The report notes that policy discussions about America’s innovation-driven, high-tech economy too often spotlight just a few iconic places, such as the Route 128 tech corridor around Boston, Massachusetts; Research Triangle Park between Raleigh, Durham, and Chapel Hill, North Carolina; Austin, Texas; Seattle, Washington; and, of course, California’s always white-hot Silicon Valley.

This was the case when the first edition of this report came out almost 20 years ago, and it remains true for the most part today. It has always been too myopic a view of how innovation is distributed across the country, and it is increasingly out of step with reality, because many other metropolitan areas and regions -- from Denver to Salt Lake City to Minneapolis and St. Paul --are becoming innovative hot spots, too.

This report assembles an index of 25 indicators across five economic categories to assess states’ fundamental capacities to successfully navigate an economy driven by technological innovation. It measures the degree to which state economies are knowledge-based, globalized, entrepreneurial, IT-driven and innovation-based.

The report then discusses some overarching strategic issues facing states, examines the role of large and small businesses in driving growth, and finally discusses a number of innovative models around the nation to spur workforce training and technology commercialization.
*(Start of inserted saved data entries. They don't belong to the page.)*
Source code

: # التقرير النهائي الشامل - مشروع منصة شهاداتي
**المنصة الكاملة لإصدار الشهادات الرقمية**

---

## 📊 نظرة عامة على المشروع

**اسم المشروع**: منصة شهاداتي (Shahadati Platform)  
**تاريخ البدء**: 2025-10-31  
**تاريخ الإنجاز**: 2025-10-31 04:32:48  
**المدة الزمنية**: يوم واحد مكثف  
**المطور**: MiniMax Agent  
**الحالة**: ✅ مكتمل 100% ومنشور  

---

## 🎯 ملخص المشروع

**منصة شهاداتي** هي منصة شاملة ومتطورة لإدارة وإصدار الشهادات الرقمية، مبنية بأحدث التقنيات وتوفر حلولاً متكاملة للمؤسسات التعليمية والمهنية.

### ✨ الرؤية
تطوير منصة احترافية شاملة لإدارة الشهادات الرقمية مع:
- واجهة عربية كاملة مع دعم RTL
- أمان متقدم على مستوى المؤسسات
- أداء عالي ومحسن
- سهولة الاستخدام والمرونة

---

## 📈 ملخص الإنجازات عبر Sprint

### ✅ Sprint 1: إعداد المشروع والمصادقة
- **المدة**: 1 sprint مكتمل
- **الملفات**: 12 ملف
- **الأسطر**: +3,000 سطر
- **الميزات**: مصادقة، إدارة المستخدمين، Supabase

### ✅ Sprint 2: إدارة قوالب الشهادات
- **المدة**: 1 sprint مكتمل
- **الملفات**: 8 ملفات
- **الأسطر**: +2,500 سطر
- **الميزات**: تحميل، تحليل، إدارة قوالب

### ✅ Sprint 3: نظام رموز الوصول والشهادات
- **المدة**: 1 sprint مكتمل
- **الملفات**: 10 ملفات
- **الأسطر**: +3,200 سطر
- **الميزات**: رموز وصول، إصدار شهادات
The purpose of the State New Economy Index is to measure states’ economic structure. Unlike other reports that assess state economic performance or state economic policies, this study focuses more narrowly on a simple question: To what degree does the structure of the 50 state economies match the ideal structure of the innovation-driven New Economy?
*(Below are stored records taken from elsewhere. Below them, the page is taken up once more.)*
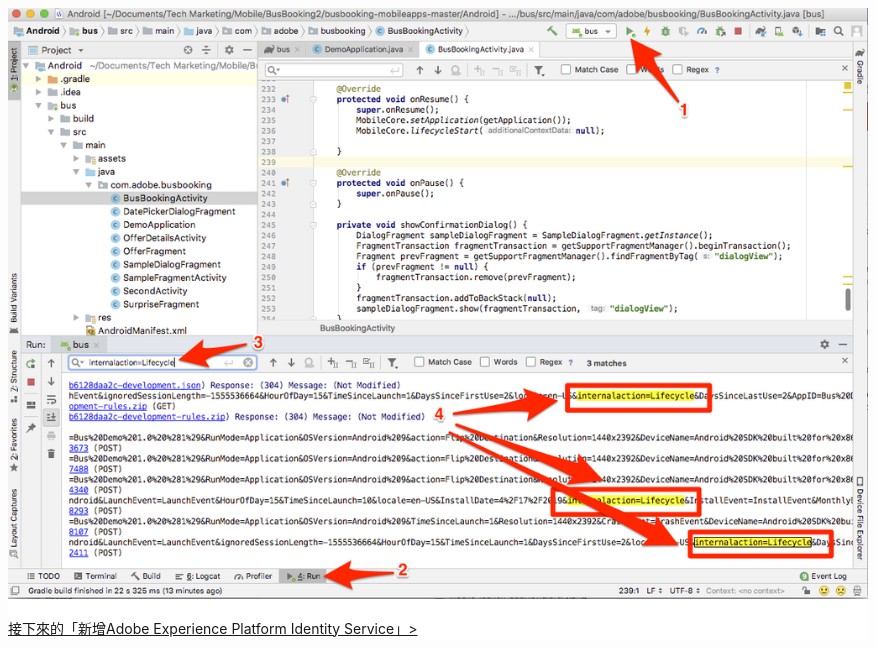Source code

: ![驗證生命週期](images/android/mobile-launch-install-validateLifecycle.png)

[接下來的「新增Adobe Experience Platform Identity Service」&gt;](id-service.md)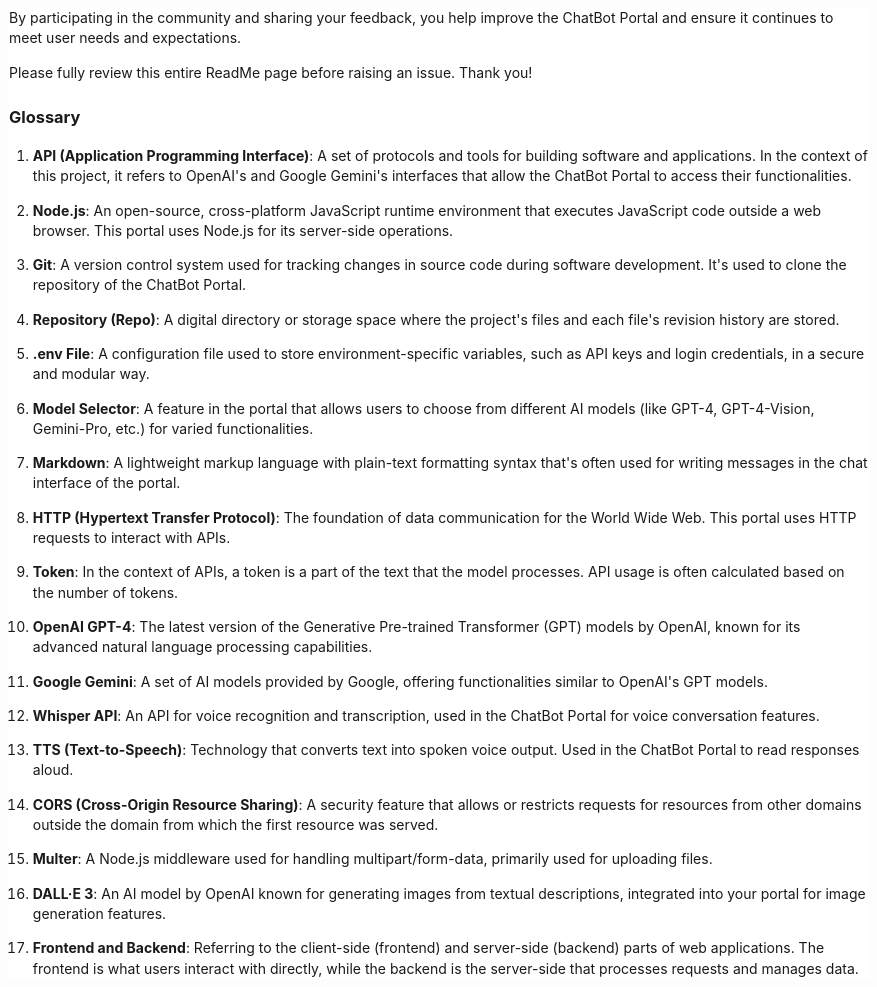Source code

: By participating in the community and sharing your feedback, you help improve the ChatBot Portal and ensure it continues to meet user needs and expectations.

Please fully review this entire ReadMe page before raising an issue. Thank you!

### Glossary

1. **API (Application Programming Interface)**: A set of protocols and tools for building software and applications. In the context of this project, it refers to OpenAI's and Google Gemini's interfaces that allow the ChatBot Portal to access their functionalities.

2. **Node.js**: An open-source, cross-platform JavaScript runtime environment that executes JavaScript code outside a web browser. This portal uses Node.js for its server-side operations.

3. **Git**: A version control system used for tracking changes in source code during software development. It's used to clone the repository of the ChatBot Portal.

4. **Repository (Repo)**: A digital directory or storage space where the project's files and each file's revision history are stored.

5. **.env File**: A configuration file used to store environment-specific variables, such as API keys and login credentials, in a secure and modular way.

6. **Model Selector**: A feature in the portal that allows users to choose from different AI models (like GPT-4, GPT-4-Vision, Gemini-Pro, etc.) for varied functionalities.

7. **Markdown**: A lightweight markup language with plain-text formatting syntax that's often used for writing messages in the chat interface of the portal.

8. **HTTP (Hypertext Transfer Protocol)**: The foundation of data communication for the World Wide Web. This portal uses HTTP requests to interact with APIs.

9. **Token**: In the context of APIs, a token is a part of the text that the model processes. API usage is often calculated based on the number of tokens.

10. **OpenAI GPT-4**: The latest version of the Generative Pre-trained Transformer (GPT) models by OpenAI, known for its advanced natural language processing capabilities.

11. **Google Gemini**: A set of AI models provided by Google, offering functionalities similar to OpenAI's GPT models.

12. **Whisper API**: An API for voice recognition and transcription, used in the ChatBot Portal for voice conversation features.

13. **TTS (Text-to-Speech)**: Technology that converts text into spoken voice output. Used in the ChatBot Portal to read responses aloud.

14. **CORS (Cross-Origin Resource Sharing)**: A security feature that allows or restricts requests for resources from other domains outside the domain from which the first resource was served.

15. **Multer**: A Node.js middleware used for handling multipart/form-data, primarily used for uploading files.

16. **DALL·E 3**: An AI model by OpenAI known for generating images from textual descriptions, integrated into your portal for image generation features.

17. **Frontend and Backend**: Referring to the client-side (frontend) and server-side (backend) parts of web applications. The frontend is what users interact with directly, while the backend is the server-side that processes requests and manages data.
This edition of the Index builds on seven prior editions, which were published in 1999, 2002, 2007, 2008, 2010, 2012, and 2014. It now uses 25 indicators, which are divided into five categories that best capture what is important about the New Economy:

  1. Knowledge jobs: Indicators measure employment of IT professionals outside the IT industry; jobs held by managers, professionals, and technicians; the educational attainment of the entire workforce; immigration of knowledge workers; migration of domestic knowledge workers; worker productivity in the manufacturing sector; and employment in high-wage traded services.
  2. Globalization: Indicators measure foreign direct investment; export orientation of manufacturing and services; and the share of each state’s output that goes to high-tech goods and services exports.
  3. Economic dynamism: Indicators measure the degree of business churn (i.e., the percentage of new business start-ups and failures); the number of fast-growing firms (businesses listed in the Inc. 5000 index); the number and value of initial public stock offerings (IPOs) by companies; and the number of individual inventor patents granted.
  4. The digital economy: Indicators measure Internet and computer use by farmers; the degree to which state governments use information technologies to deliver services; adoption rates and speed of broadband telecommunications; and use of information technology in the health care system.
  5. Innovation capacity: Indicators measure the number of jobs in high-tech industries such as electronics manufacturing, telecommunications, and biomedical industries; the number of scientists and engineers in the workforce; the number of patents granted; industry investment in research and development; non-industry investment in research and development; movement toward a clean energy economy; and venture capital investment.